Prayer is what keeps the hearts of the staff and volunteers burning in the darkness they encounter every day. “We couldn’t do what we do without prayer,” Green admits. “Our staff and volunteers gather for formal times of prayer every week.”
“We are very honest with one another about our struggles,” Davis says. “I have no problem dropping everything and getting another staffer or two to pray for me after dealing with a difficult ministry situation. I have an informal team of intercessors at my church and on my mailing list, and I rely on their partnership. Everything we do here has to be saturated with prayer.”


The staff goes to too many funerals of guys who get cut or shot or die of AIDS-related complications. Others for whom they’ve poured out their lives disappear, end up in jail, or have a crisis in their lives and revert to old, familiar, destructive patterns. Prayer sustains the workers through the pain of all the loss and disappointment.

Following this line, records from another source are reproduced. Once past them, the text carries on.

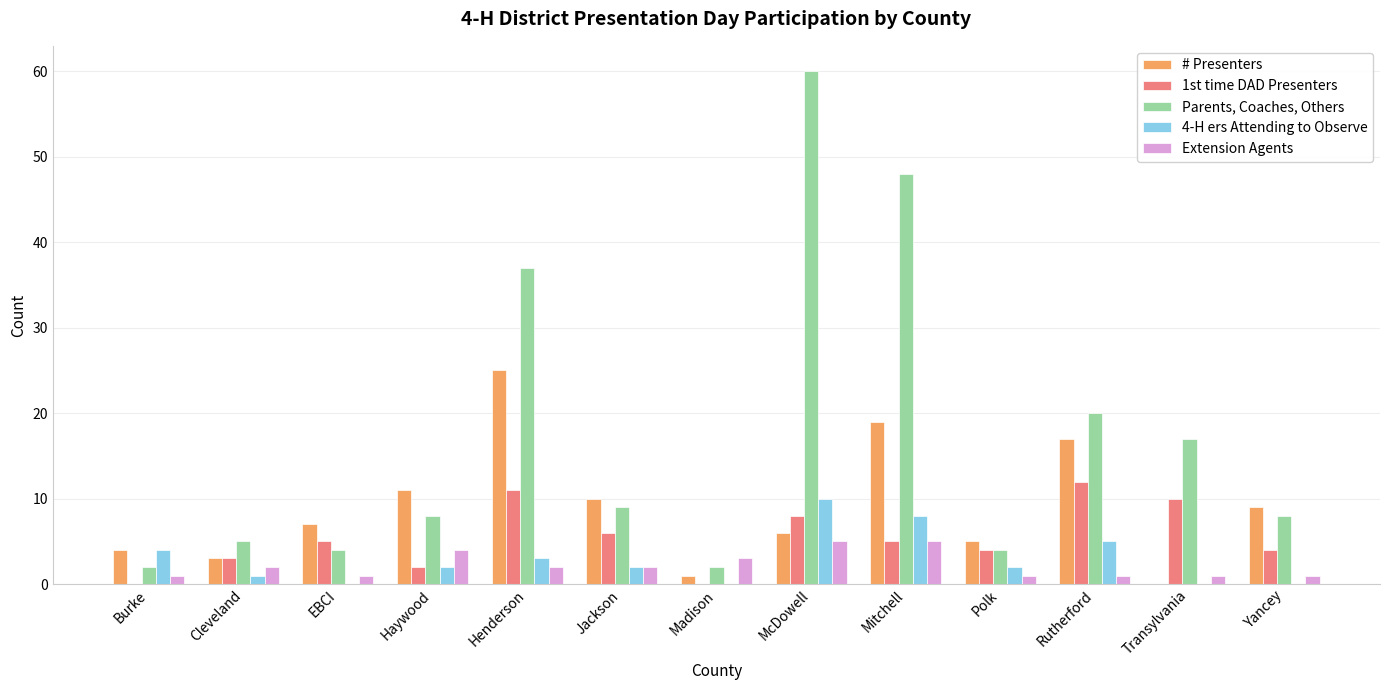

What is the sum of all Parents, Coaches, Others values?

224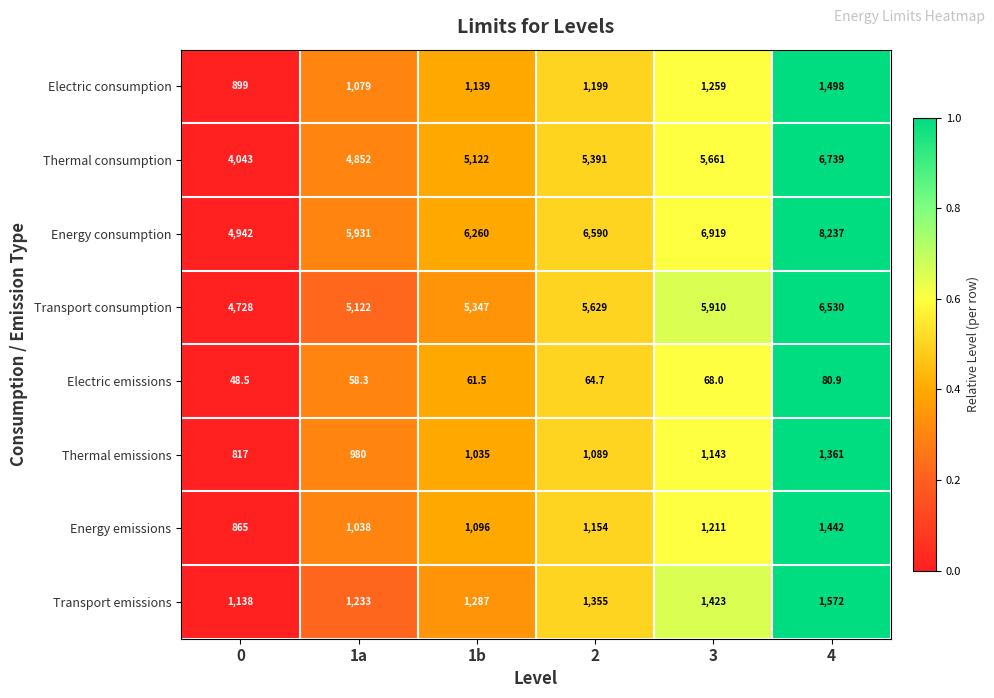

The Thermal emissions series shows 817.0 at 0. True or false?

True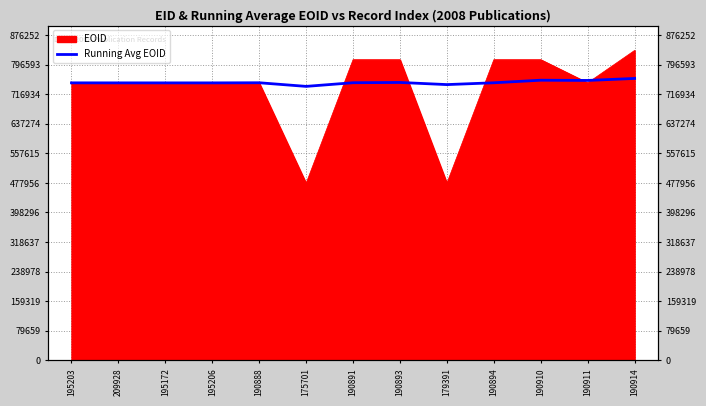

What is the change in value from 175701 to 190911?

+15997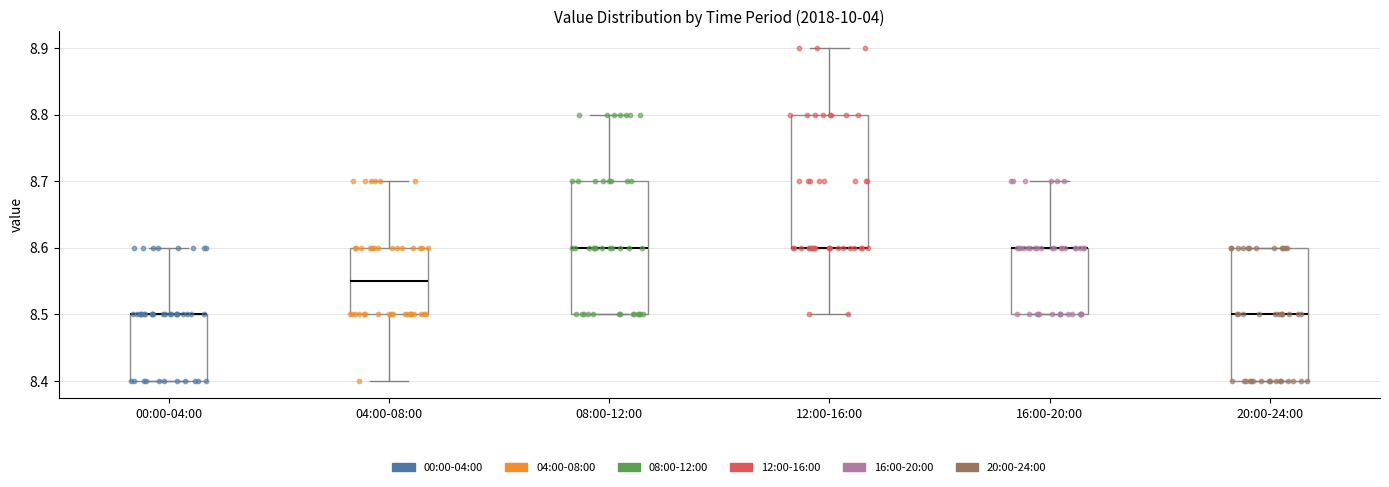

Reading left to right, read every box against the y-axis: the position of its median line, the range the box covers, and the ends of its whiskers. The values are not printed on the chart, so give them approximately, as read against the axis.

00:00-04:00: median 8.50 (drawn on the box's upper edge), box 8.40 to 8.50, whiskers 8.40 to 8.60
04:00-08:00: median 8.55, box 8.50 to 8.60, whiskers 8.40 to 8.70
08:00-12:00: median 8.60, box 8.50 to 8.70, whiskers 8.50 to 8.80
12:00-16:00: median 8.60 (drawn on the box's lower edge), box 8.60 to 8.80, whiskers 8.50 to 8.90
16:00-20:00: median 8.60 (drawn on the box's upper edge), box 8.50 to 8.60, whiskers 8.50 to 8.70
20:00-24:00: median 8.50, box 8.40 to 8.60, whiskers 8.40 to 8.60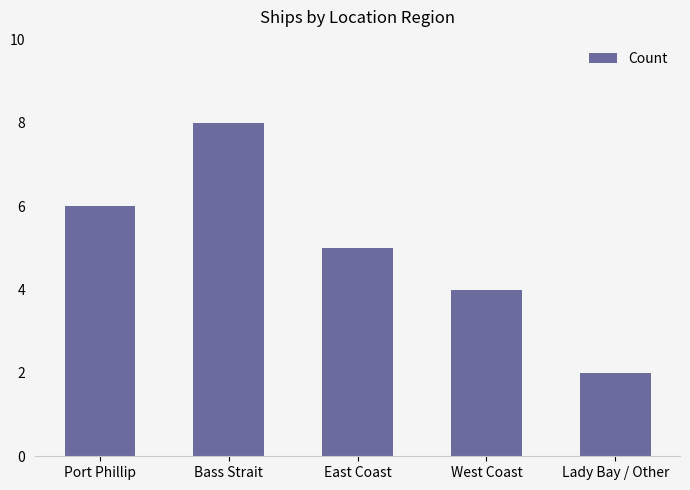

At which label does the data first exceed 5?

Port Phillip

But Emmaus’ staff regularly experiences the power of answered prayer, too. Jerome is a good example. The day after his encounter with Outreach Coordinator Larry Hope, he showed up at the ministry house ready to talk about maybe getting clean. The “maybe” is a first step out of the darkness that puts men such as Jerome on the Emmaus road-the road to transformation.


Michelle Van Loon is a Chicago-based freelance writer whose first book, ParableLife: Living the Stories of Jesus in Real Time (FaithWalk Publishers), released this fall.